(Collected data)

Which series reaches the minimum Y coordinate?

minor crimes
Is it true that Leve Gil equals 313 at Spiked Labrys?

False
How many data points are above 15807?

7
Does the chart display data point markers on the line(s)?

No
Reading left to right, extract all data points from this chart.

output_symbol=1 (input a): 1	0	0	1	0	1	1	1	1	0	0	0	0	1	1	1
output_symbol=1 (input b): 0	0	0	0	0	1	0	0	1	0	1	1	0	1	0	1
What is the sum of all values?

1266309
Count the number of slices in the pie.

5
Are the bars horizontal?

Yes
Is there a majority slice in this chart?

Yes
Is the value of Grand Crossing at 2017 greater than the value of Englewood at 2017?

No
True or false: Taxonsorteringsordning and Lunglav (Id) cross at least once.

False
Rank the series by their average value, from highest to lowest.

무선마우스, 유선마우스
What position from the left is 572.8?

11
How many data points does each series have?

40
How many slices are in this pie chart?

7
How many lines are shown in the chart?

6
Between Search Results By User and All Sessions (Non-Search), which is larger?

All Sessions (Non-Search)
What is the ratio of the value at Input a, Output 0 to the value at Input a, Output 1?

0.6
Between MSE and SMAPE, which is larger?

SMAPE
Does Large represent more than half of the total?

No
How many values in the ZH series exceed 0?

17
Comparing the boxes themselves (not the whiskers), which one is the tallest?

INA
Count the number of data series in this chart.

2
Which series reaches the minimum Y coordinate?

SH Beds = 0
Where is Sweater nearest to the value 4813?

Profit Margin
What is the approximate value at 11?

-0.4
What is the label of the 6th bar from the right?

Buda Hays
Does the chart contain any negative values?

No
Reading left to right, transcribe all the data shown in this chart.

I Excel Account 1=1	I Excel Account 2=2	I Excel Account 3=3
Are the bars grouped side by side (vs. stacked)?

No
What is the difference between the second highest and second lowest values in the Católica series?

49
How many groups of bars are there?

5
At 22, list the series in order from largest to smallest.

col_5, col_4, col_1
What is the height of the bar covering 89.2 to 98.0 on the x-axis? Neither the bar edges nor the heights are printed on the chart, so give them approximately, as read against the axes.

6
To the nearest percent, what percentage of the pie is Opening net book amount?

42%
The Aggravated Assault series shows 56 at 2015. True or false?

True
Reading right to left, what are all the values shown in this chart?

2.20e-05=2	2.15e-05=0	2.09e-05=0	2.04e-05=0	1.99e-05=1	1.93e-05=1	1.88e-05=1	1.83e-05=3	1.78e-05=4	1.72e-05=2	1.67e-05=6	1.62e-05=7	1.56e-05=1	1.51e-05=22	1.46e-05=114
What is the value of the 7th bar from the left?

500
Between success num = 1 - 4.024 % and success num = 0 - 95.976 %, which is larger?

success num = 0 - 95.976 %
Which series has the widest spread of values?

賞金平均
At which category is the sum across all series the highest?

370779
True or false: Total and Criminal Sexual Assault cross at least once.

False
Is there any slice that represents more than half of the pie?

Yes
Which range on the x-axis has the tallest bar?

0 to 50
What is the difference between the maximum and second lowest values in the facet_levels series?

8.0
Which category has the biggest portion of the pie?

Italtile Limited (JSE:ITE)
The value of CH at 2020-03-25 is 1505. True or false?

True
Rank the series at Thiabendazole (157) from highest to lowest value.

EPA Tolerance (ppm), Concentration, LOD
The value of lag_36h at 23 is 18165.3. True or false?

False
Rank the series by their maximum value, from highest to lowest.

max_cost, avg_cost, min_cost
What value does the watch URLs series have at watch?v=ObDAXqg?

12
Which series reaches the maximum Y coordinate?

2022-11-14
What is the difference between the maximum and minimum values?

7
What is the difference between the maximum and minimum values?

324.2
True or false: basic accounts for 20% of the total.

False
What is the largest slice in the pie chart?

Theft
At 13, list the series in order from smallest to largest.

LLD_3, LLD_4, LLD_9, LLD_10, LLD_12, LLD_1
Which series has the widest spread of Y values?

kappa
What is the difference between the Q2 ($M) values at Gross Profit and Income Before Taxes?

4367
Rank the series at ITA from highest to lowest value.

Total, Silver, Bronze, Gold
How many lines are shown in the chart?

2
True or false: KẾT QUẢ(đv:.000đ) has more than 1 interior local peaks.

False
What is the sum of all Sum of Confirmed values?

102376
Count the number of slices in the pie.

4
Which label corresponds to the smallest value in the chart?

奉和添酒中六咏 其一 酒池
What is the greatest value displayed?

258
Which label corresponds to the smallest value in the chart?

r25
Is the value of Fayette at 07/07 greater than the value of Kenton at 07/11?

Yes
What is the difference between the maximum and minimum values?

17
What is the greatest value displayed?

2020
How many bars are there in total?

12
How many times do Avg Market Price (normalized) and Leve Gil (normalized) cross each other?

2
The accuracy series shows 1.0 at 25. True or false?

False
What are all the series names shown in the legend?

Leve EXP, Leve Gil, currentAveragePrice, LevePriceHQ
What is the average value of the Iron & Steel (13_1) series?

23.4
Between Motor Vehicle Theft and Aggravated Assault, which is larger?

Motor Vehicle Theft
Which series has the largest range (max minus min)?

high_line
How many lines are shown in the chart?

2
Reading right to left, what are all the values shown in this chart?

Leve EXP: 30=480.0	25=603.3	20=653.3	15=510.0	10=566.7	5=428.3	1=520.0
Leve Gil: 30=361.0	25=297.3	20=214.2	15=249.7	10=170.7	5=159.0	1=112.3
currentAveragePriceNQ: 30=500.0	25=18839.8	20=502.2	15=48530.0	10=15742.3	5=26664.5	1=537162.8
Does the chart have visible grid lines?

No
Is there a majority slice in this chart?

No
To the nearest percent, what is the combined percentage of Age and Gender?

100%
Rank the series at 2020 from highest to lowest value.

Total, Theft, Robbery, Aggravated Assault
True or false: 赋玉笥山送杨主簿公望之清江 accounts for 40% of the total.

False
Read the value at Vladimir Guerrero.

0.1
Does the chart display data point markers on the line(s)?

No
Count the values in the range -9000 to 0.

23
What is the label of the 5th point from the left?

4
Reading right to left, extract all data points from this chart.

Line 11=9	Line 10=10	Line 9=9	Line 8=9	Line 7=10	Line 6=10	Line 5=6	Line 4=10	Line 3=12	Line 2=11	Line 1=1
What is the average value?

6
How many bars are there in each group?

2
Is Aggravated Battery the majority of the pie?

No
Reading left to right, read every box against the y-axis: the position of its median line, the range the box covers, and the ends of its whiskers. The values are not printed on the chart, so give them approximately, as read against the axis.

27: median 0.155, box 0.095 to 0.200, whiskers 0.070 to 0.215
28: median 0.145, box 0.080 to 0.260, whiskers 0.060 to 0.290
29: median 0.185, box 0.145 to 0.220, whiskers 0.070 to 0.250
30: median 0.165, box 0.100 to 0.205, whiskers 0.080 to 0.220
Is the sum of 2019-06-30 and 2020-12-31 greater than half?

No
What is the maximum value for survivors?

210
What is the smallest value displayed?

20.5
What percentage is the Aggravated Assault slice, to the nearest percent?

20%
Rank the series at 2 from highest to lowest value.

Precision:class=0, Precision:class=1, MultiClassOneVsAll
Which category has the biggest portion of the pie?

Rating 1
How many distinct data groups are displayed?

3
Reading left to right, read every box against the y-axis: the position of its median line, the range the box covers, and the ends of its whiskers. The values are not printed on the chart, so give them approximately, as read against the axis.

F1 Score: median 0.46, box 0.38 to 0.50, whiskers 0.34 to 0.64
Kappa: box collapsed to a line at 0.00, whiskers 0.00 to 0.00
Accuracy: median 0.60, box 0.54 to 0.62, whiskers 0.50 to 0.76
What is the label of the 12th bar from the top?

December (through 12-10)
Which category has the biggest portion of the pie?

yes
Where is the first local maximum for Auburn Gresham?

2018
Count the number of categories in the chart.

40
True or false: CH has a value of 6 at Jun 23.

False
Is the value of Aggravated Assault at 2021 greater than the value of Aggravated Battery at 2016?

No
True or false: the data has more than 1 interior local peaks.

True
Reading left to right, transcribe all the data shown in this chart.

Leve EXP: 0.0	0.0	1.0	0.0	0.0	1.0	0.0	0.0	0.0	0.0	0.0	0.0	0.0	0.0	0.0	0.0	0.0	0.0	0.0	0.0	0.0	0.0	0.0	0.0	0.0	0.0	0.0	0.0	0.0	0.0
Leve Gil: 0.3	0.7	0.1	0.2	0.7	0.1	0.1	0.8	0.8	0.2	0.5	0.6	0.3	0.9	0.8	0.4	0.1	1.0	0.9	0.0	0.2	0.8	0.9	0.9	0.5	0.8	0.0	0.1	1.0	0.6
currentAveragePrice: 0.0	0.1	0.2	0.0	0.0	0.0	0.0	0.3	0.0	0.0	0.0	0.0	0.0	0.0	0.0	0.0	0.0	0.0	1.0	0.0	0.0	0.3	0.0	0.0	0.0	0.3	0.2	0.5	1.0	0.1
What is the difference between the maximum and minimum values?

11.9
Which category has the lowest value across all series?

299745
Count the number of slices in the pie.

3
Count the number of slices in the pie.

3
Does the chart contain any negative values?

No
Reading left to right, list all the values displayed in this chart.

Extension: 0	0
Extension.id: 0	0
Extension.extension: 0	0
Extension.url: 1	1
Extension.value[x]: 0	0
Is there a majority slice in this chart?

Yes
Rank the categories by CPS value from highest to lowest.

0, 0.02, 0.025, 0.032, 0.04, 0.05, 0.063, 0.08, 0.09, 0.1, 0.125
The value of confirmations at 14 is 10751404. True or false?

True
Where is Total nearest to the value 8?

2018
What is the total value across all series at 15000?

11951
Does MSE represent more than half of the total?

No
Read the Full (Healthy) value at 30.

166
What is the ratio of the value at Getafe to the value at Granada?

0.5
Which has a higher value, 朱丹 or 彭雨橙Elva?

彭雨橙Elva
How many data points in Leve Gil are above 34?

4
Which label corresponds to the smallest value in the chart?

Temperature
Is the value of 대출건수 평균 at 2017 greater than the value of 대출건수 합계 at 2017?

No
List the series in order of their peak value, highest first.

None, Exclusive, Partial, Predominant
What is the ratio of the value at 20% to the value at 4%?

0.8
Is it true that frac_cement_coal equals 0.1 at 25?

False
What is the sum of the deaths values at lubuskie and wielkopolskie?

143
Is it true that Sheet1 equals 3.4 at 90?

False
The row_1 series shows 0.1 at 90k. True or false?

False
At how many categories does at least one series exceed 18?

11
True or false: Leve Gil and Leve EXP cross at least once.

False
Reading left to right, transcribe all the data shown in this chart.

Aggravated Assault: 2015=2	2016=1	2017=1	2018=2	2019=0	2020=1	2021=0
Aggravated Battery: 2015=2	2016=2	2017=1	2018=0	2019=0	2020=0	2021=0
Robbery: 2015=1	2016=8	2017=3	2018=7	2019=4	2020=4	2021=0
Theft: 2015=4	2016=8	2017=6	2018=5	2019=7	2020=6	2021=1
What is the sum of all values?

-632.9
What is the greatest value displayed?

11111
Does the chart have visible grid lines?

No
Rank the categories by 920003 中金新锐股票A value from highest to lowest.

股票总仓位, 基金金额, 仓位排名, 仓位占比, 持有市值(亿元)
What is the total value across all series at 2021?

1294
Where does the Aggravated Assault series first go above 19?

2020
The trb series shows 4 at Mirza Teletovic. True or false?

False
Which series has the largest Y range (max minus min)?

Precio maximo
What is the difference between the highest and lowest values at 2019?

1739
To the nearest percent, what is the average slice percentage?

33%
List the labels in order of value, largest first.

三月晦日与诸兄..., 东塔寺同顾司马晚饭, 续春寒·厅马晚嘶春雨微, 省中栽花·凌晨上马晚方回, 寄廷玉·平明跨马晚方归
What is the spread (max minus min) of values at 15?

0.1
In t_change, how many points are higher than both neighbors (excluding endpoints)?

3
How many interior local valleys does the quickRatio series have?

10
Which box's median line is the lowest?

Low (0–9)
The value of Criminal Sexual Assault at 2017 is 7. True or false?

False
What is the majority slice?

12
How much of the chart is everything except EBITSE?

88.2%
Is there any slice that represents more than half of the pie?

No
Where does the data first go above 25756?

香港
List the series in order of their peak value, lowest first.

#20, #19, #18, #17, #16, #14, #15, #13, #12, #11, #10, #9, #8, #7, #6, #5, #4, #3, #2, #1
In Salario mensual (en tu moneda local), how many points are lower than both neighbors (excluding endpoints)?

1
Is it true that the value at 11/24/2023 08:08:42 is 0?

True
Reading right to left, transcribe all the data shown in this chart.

_Exercise directions_: Reproduce the lines above verbatim, starting at the first line and ending at the line containing "Is the value of Grand".

_Result of the task_:
Which series reaches the minimum Y coordinate?

minor crimes
Is it true that Leve Gil equals 313 at Spiked Labrys?

False
How many data points are above 15807?

7
Does the chart display data point markers on the line(s)?

No
Reading left to right, extract all data points from this chart.

output_symbol=1 (input a): 1	0	0	1	0	1	1	1	1	0	0	0	0	1	1	1
output_symbol=1 (input b): 0	0	0	0	0	1	0	0	1	0	1	1	0	1	0	1
What is the sum of all values?

1266309
Count the number of slices in the pie.

5
Are the bars horizontal?

Yes
Is there a majority slice in this chart?

Yes
Is the value of Grand Crossing at 2017 greater than the value of Englewood at 2017?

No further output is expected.